People with eating disorders can be difficult to help and they, like many other groups, can be highly self-critical and struggle with developing affiliative feelings to themselves and others. They can also have difficulties in emotion processing and tolerating certain emotions. In the third article, Goss and Allan (2014) explore how CFT concepts and interventions have been integrated into a standard CBT programme for eating disorders, over a number of years. They outline the positive impact this has had on the therapeutic process and outcomes, and point to areas for future development.
Last but not least we know that many of our inpatients receive little in the way of psychological interventions. So, one question is: could the introduction of a few (4) sessions of CFT that covers areas such as helping people consider why our brains can give us so much trouble (and that is not our fault), the nature of mindfulness and attention, understanding and cultivating compassion, and the development of specific imaging practices, be helpful for this troubled and heterogeneous group?

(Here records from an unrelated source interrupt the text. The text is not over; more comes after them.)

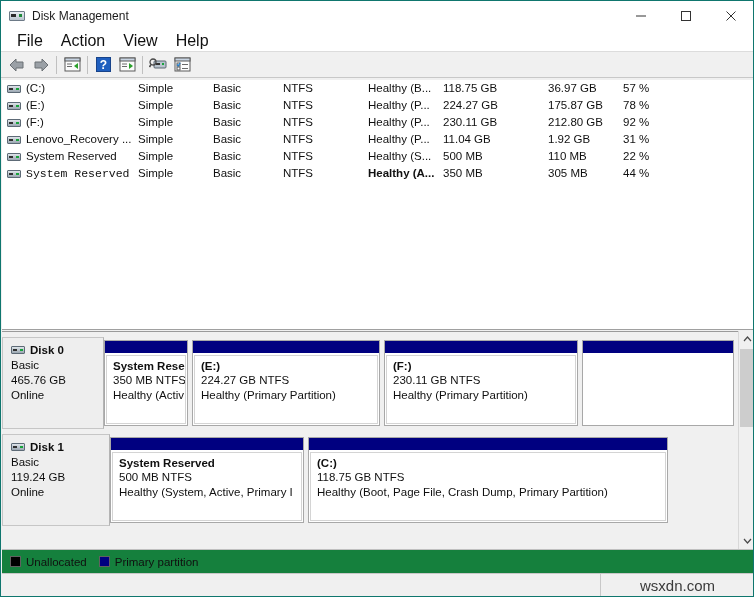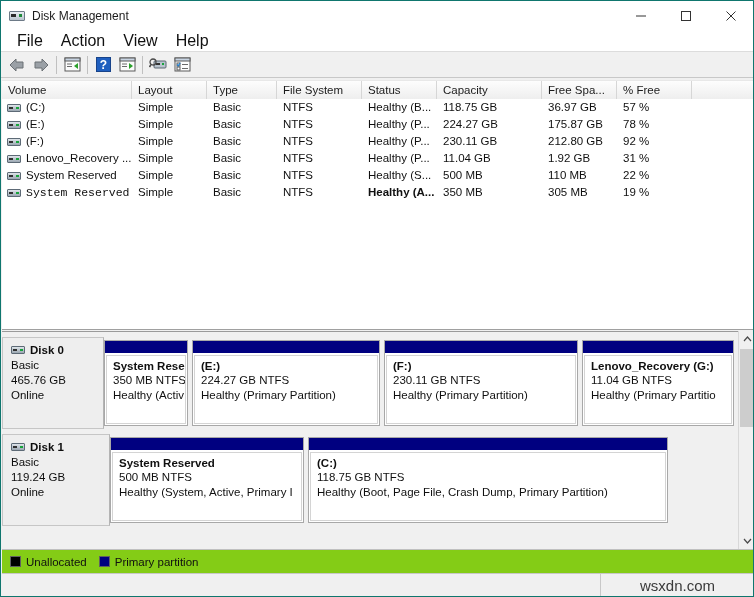--- a/index.html
+++ b/index.html
@@ -434,17 +434,6 @@
   </div>
 
   <div class="listpane">
-    <div class="lv-header" id="lvHeader">
-        <div class="col" style="width: 130px;">Volume</div>
-        <div class="col" style="width: 75px;">Layout</div>
-        <div class="col" style="width: 70px;">Type</div>
-        <div class="col" style="width: 85px;">File System</div>
-        <div class="col" style="width: 75px;">Status</div>
-        <div class="col" style="width: 105px;">Capacity</div>
-        <div class="col" style="width: 75px;">Free Spa...</div>
-        <div class="col" style="width: 75px;">% Free</div>
-        <div class="col" style="width: 62px;"></div>
-      </div>
     <div class="lv-body" id="lvBody">
         <div class="lv-row">
           <div class="lv-cell vol" style="width: 130px;">

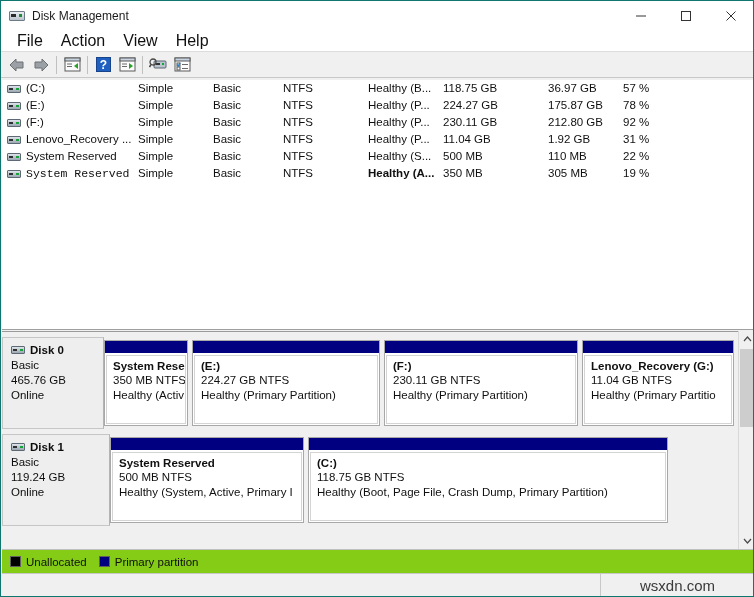--- a/index.html
+++ b/index.html
@@ -534,7 +534,7 @@
           <div class="lv-cell" style="width: 75px; font-weight: bold;">Healthy (A...</div>
           <div class="lv-cell" style="width: 105px;">350 MB</div>
           <div class="lv-cell" style="width: 75px;">305 MB</div>
-          <div class="lv-cell" style="width: 75px;">19 %</div>
+          <div class="lv-cell" style="width: 75px;">44 %</div>
           <div class="lv-cell" style="flex: 1 1 0%;"></div>
         </div>
       </div>

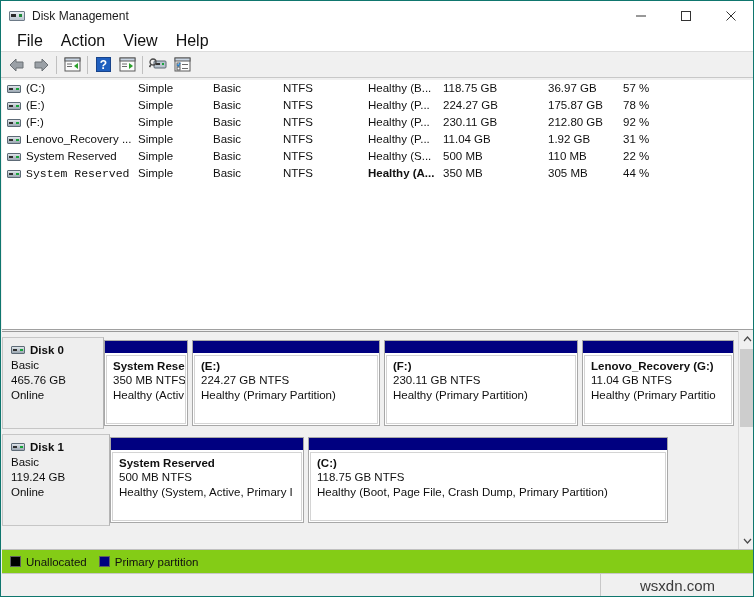--- a/index.html
+++ b/index.html
@@ -582,11 +582,6 @@
             </div>
             <div class="part" style="width: 152px;">
               <div class="bar" style="background:#000080"></div>
-              <div class="body">
-                <div class="name">Lenovo_Recovery  (G:)</div>
-                <div class="ln">11.04 GB NTFS</div>
-                <div class="ln">Healthy (Primary Partitio</div>
-              </div>
             </div>
           </div>
         </div>

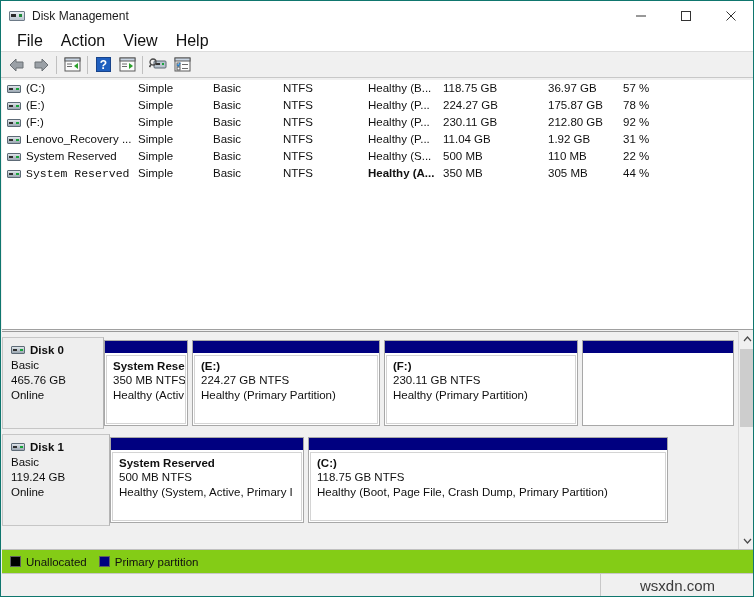--- a/index.html
+++ b/index.html
@@ -292,7 +292,7 @@
     position: absolute;
     left: 1px; top: 548px;
     width: 752px; height: 24px;
-    background: #84cc16;
+    background: #15803d;
     display: flex;
     align-items: center;
     padding-left: 8px;

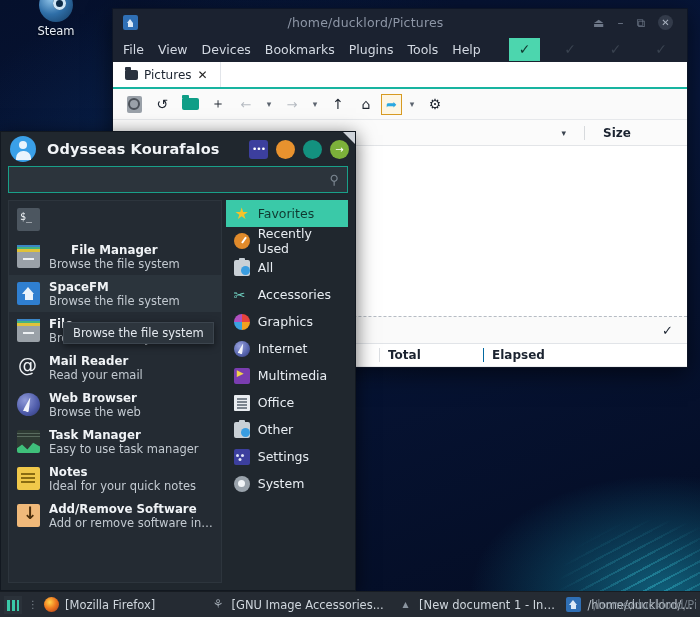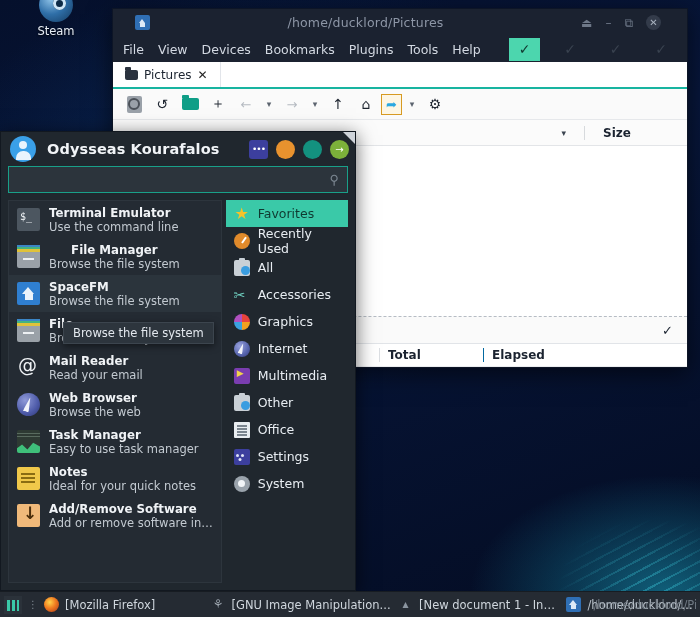--- a/index.html
+++ b/index.html
@@ -78,7 +78,7 @@
   }
   .titlebar {
     height: 27px; background: #1b2230;
-    display: flex; align-items: center; padding: 0 22px;
+    display: flex; align-items: center; padding: 0 10px;
     color: #9aa4b4; font-size: 12px;
     flex: 0 0 auto;
   }

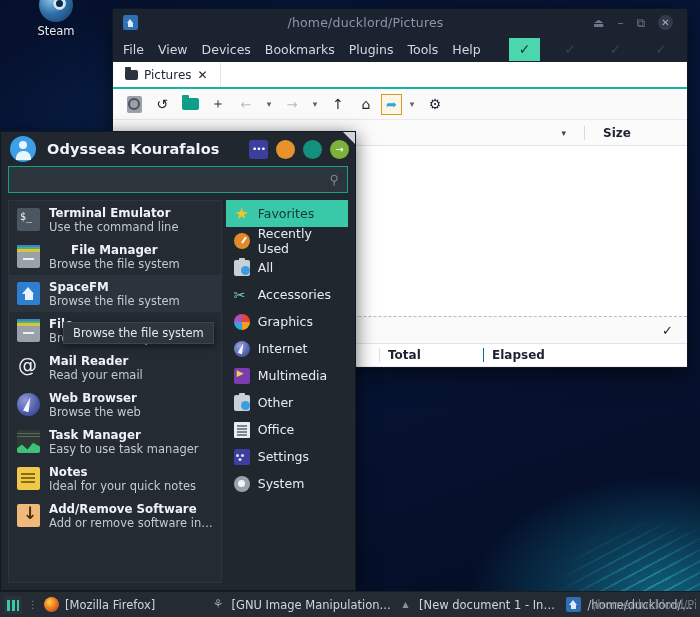--- a/index.html
+++ b/index.html
@@ -508,10 +508,6 @@
     <div class="applist" id="applist">
         <div class="app">
           <span class="aico terminal"></span>
-          <span class="txt">
-            <span class="t1" style="display: block;">Terminal Emulator</span>
-            <span class="t2" style="display: block;">Use the command line</span>
-          </span>
         </div>
         <div class="app">
           <span class="aico filemgr"></span>

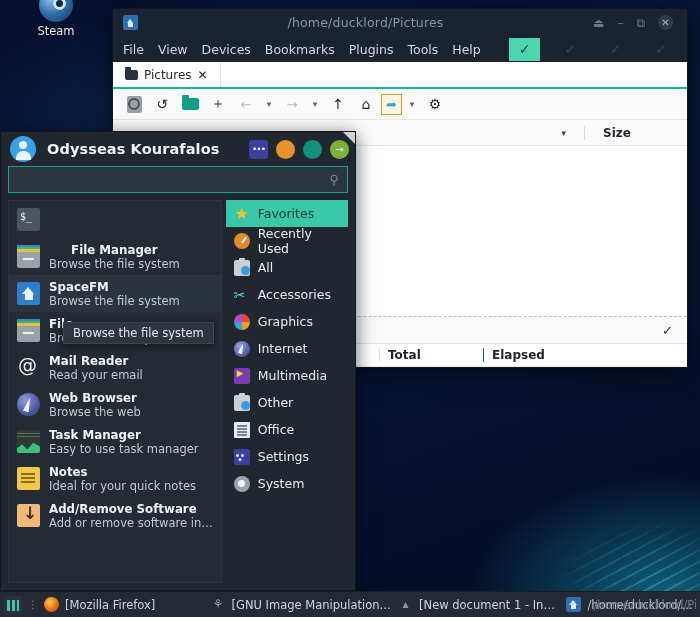--- a/index.html
+++ b/index.html
@@ -596,12 +596,12 @@
           <span>Multimedia</span>
         </div>
         <div class="cat">
+          <span class="cico office"></span>
+          <span>Office</span>
+        </div>
+        <div class="cat">
           <span class="cico other"></span>
           <span>Other</span>
-        </div>
-        <div class="cat">
-          <span class="cico office"></span>
-          <span>Office</span>
         </div>
         <div class="cat">
           <span class="cico settings"></span>

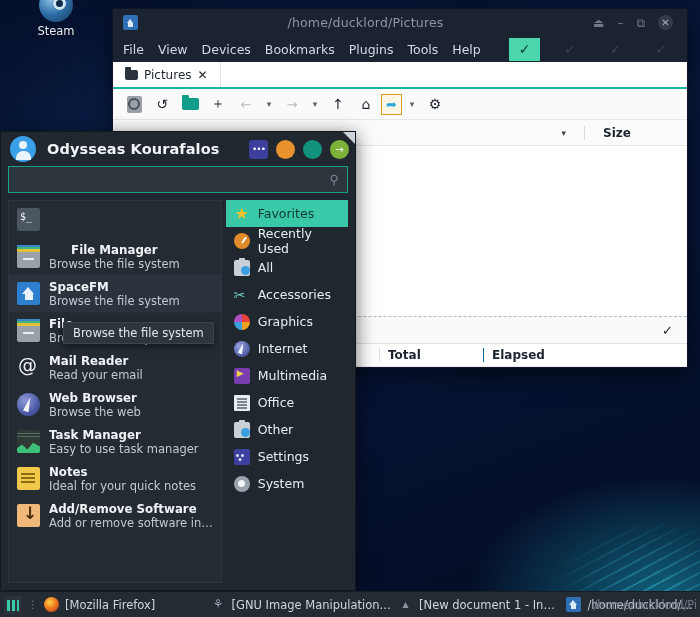--- a/index.html
+++ b/index.html
@@ -626,7 +626,7 @@
   </div>
   <div class="tk" style="width:190px">
     <span class="ti gimp">⚘</span>
-    <span class="tk-lbl">[GNU Image Manipulation...</span>
+    <span class="tk-lbl">[GNU Image Accessories...</span>
   </div>
   <div class="tk" style="width:170px">
     <span class="ti ink">▴</span>

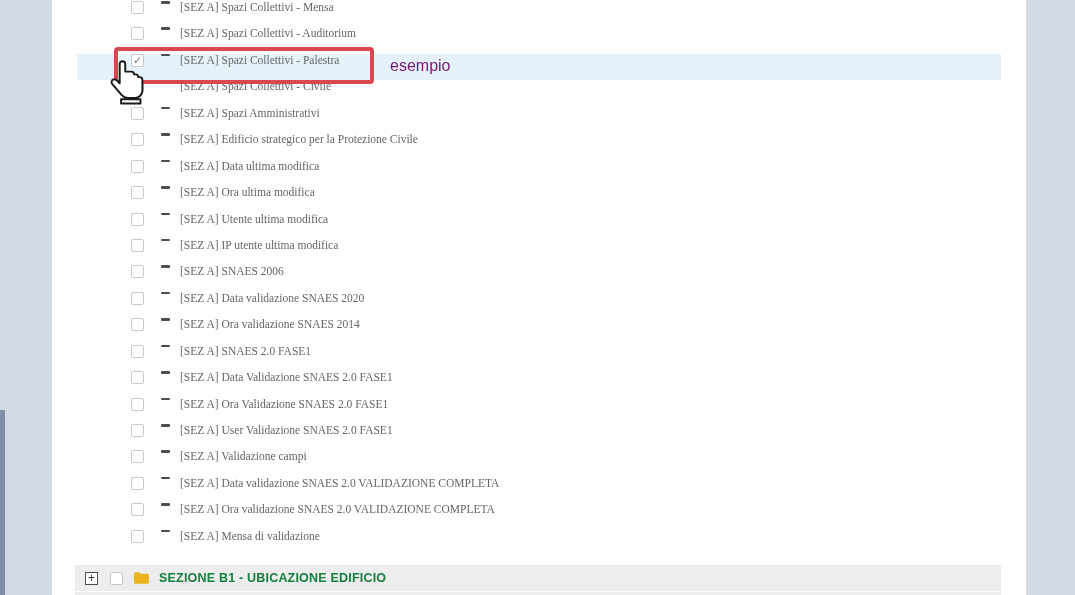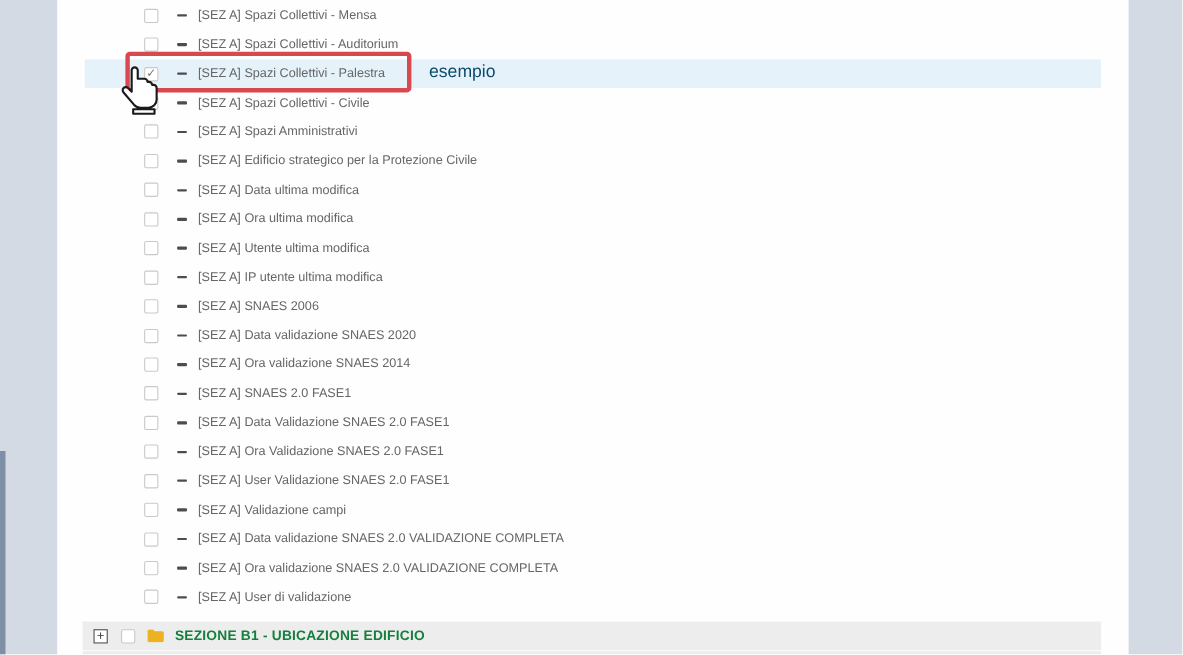--- a/index.html
+++ b/index.html
@@ -28,8 +28,9 @@
   }
   .tree-row {
     height: 26.45px;
-    display: flex; align-items: center;
+    display: flex; 
     padding-left: 54px;
+    font-family: Liberation Serif, serif;
   }
   .tree-row.highlighted { background: #e5f2fa; }
   .checkbox {

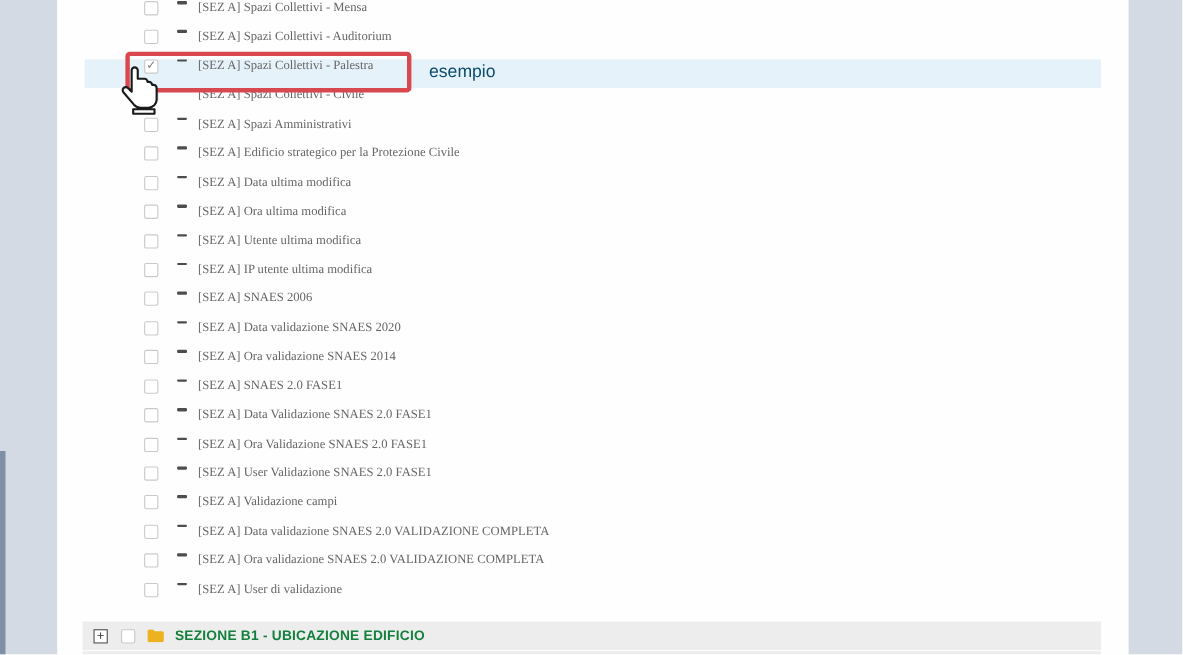--- a/index.html
+++ b/index.html
@@ -61,7 +61,7 @@
   }
   .annotation-label {
     position: absolute; left: 390px; top: 57px;
-    font-size: 16px; color: #0c4a6e;
+    font-size: 16px; color: #701a75;
   }
   .hand-cursor { position: absolute; left: 110px; top: 58px; width: 36px; height: 48px; pointer-events: none; }
   .section-bar {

Heriot-Maitland, Vidal, Ball and Irons (2014) set out to explore a short CFT informed intervention in terms of feasibility in the busy ward context, patient acceptability and effectiveness. Importantly, they found that clients on acute units, who could be in high states of distress, could nonetheless understand the model and gain benefit from the insights it offered and some of the compassion practices. They also found that nursing staff saw it as useful and were interested to participate too. Having established these important first steps they point out that this is just the beginning of a process of identifying how to develop the CFT approach for this setting.
Although clinical psychologists can feel their roles have been rather eroded in the competitive arena of faster, cheaper therapies, clinical psychologists will always be central to the scientific developments in our understanding of mental health problems and their recovery. The human brain is complex, and recent research has shown it is highly influenced by affiliative processes, even our genetic expressions. So as a science and profession we must continue to develop and work out the implications of what we are finding out about the nature of the human mind. CFT is a scientist practitioner model with a focus on affiliative psychology which has potential implications for a range of human activities. Only with careful research can we build on our knowledge base for the benefit of all.